[[ THE RECORDS open ]]
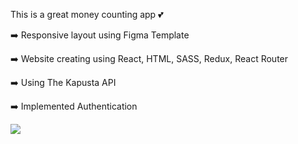 This is a great money counting app 💕

➡️ Responsive layout using Figma Template

➡️ Website creating using React, HTML, SASS, Redux, React Router

➡️ Using The Kapusta API

➡️ Implemented Authentication

![](https://media.giphy.com/media/BbxS9LtDswYYu7K2f1/giphy.gif)
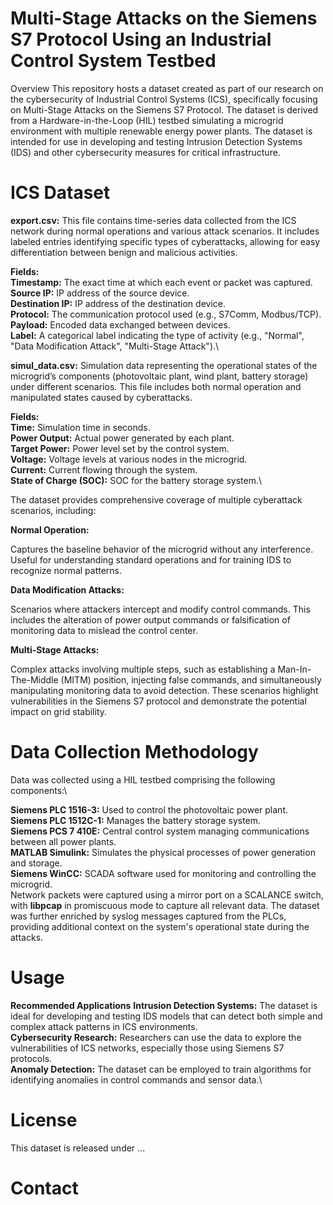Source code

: 
# Multi-Stage Attacks on the Siemens S7 Protocol Using an Industrial Control System Testbed
Overview
This repository hosts a dataset created as part of our research on the cybersecurity of Industrial Control Systems (ICS), specifically focusing on Multi-Stage Attacks on the Siemens S7 Protocol. The dataset is derived from a Hardware-in-the-Loop (HIL) testbed simulating a microgrid environment with multiple renewable energy power plants. The dataset is intended for use in developing and testing Intrusion Detection Systems (IDS) and other cybersecurity measures for critical infrastructure.

# ICS Dataset

**export.csv:** This file contains time-series data collected from the ICS network during normal operations and various attack scenarios. It includes labeled entries identifying specific types of cyberattacks, allowing for easy differentiation between benign and malicious activities.

**Fields:** \
**Timestamp:** The exact time at which each event or packet was captured.\
**Source IP:** IP address of the source device.\
**Destination IP:** IP address of the destination device.\
**Protocol:** The communication protocol used (e.g., S7Comm, Modbus/TCP).\
**Payload:** Encoded data exchanged between devices.\
**Label:** A categorical label indicating the type of activity (e.g., "Normal", "Data Modification Attack", "Multi-Stage Attack").\

**simul_data.csv:** Simulation data representing the operational states of the microgrid’s components (photovoltaic plant, wind plant, battery storage) under different scenarios. This file includes both normal operation and manipulated states caused by cyberattacks.

**Fields:**\
**Time:** Simulation time in seconds.\
**Power Output:** Actual power generated by each plant.\
**Target Power:** Power level set by the control system.\
**Voltage:** Voltage levels at various nodes in the microgrid.\
**Current:** Current flowing through the system.\
**State of Charge (SOC):** SOC for the battery storage system.\

The dataset provides comprehensive coverage of multiple cyberattack scenarios, including:

**Normal Operation:**

Captures the baseline behavior of the microgrid without any interference. Useful for understanding standard operations and for training IDS to recognize normal patterns.

**Data Modification Attacks:**

Scenarios where attackers intercept and modify control commands. This includes the alteration of power output commands or falsification of monitoring data to mislead the control center.

**Multi-Stage Attacks:**

Complex attacks involving multiple steps, such as establishing a Man-In-The-Middle (MITM) position, injecting false commands, and simultaneously manipulating monitoring data to avoid detection. These scenarios highlight vulnerabilities in the Siemens S7 protocol and demonstrate the potential impact on grid stability.

# Data Collection Methodology
Data was collected using a HIL testbed comprising the following components:\

**Siemens PLC 1516-3:** Used to control the photovoltaic power plant.\
**Siemens PLC 1512C-1:** Manages the battery storage system.\
**Siemens PCS 7 410E:** Central control system managing communications between all power plants.\
**MATLAB Simulink:** Simulates the physical processes of power generation and storage.\
**Siemens WinCC:** SCADA software used for monitoring and controlling the microgrid.\
Network packets were captured using a mirror port on a SCALANCE switch, with **libpcap** in promiscuous mode to capture all relevant data. The dataset was further enriched by syslog messages captured from the PLCs, providing additional context on the system's operational state during the attacks.

# Usage
**Recommended Applications**
**Intrusion Detection Systems:** The dataset is ideal for developing and testing IDS models that can detect both simple and complex attack patterns in ICS environments.\
**Cybersecurity Research:** Researchers can use the data to explore the vulnerabilities of ICS networks, especially those using Siemens S7 protocols.\
**Anomaly Detection:** The dataset can be employed to train algorithms for identifying anomalies in control commands and sensor data.\

# License
This dataset is released under ...

# Contact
[[ THE RECORDS closed ]]
Retype the text of every entry above without any alteration, omitting the pictures from your answer.

▶ [ANSWER FOR THIS EXERCISE]
 This is a great money counting app 💕

➡️ Responsive layout using Figma Template

➡️ Website creating using React, HTML, SASS, Redux, React Router

➡️ Using The Kapusta API

➡️ Implemented Authentication

![](https://media.giphy.com/media/BbxS9LtDswYYu7K2f1/giphy.gif)
Source code

: 
# Multi-Stage Attacks on the Siemens S7 Protocol Using an Industrial Control System Testbed
Overview
This repository hosts a dataset created as part of our research on the cybersecurity of Industrial Control Systems (ICS), specifically focusing on Multi-Stage Attacks on the Siemens S7 Protocol. The dataset is derived from a Hardware-in-the-Loop (HIL) testbed simulating a microgrid environment with multiple renewable energy power plants. The dataset is intended for use in developing and testing Intrusion Detection Systems (IDS) and other cybersecurity measures for critical infrastructure.

# ICS Dataset

**export.csv:** This file contains time-series data collected from the ICS network during normal operations and various attack scenarios. It includes labeled entries identifying specific types of cyberattacks, allowing for easy differentiation between benign and malicious activities.

**Fields:** \
**Timestamp:** The exact time at which each event or packet was captured.\
**Source IP:** IP address of the source device.\
**Destination IP:** IP address of the destination device.\
**Protocol:** The communication protocol used (e.g., S7Comm, Modbus/TCP).\
**Payload:** Encoded data exchanged between devices.\
**Label:** A categorical label indicating the type of activity (e.g., "Normal", "Data Modification Attack", "Multi-Stage Attack").\

**simul_data.csv:** Simulation data representing the operational states of the microgrid’s components (photovoltaic plant, wind plant, battery storage) under different scenarios. This file includes both normal operation and manipulated states caused by cyberattacks.

**Fields:**\
**Time:** Simulation time in seconds.\
**Power Output:** Actual power generated by each plant.\
**Target Power:** Power level set by the control system.\
**Voltage:** Voltage levels at various nodes in the microgrid.\
**Current:** Current flowing through the system.\
**State of Charge (SOC):** SOC for the battery storage system.\

The dataset provides comprehensive coverage of multiple cyberattack scenarios, including:

**Normal Operation:**

Captures the baseline behavior of the microgrid without any interference. Useful for understanding standard operations and for training IDS to recognize normal patterns.

**Data Modification Attacks:**

Scenarios where attackers intercept and modify control commands. This includes the alteration of power output commands or falsification of monitoring data to mislead the control center.

**Multi-Stage Attacks:**

Complex attacks involving multiple steps, such as establishing a Man-In-The-Middle (MITM) position, injecting false commands, and simultaneously manipulating monitoring data to avoid detection. These scenarios highlight vulnerabilities in the Siemens S7 protocol and demonstrate the potential impact on grid stability.

# Data Collection Methodology
Data was collected using a HIL testbed comprising the following components:\

**Siemens PLC 1516-3:** Used to control the photovoltaic power plant.\
**Siemens PLC 1512C-1:** Manages the battery storage system.\
**Siemens PCS 7 410E:** Central control system managing communications between all power plants.\
**MATLAB Simulink:** Simulates the physical processes of power generation and storage.\
**Siemens WinCC:** SCADA software used for monitoring and controlling the microgrid.\
Network packets were captured using a mirror port on a SCALANCE switch, with **libpcap** in promiscuous mode to capture all relevant data. The dataset was further enriched by syslog messages captured from the PLCs, providing additional context on the system's operational state during the attacks.

# Usage
**Recommended Applications**
**Intrusion Detection Systems:** The dataset is ideal for developing and testing IDS models that can detect both simple and complex attack patterns in ICS environments.\
**Cybersecurity Research:** Researchers can use the data to explore the vulnerabilities of ICS networks, especially those using Siemens S7 protocols.\
**Anomaly Detection:** The dataset can be employed to train algorithms for identifying anomalies in control commands and sensor data.\

# License
This dataset is released under ...

# Contact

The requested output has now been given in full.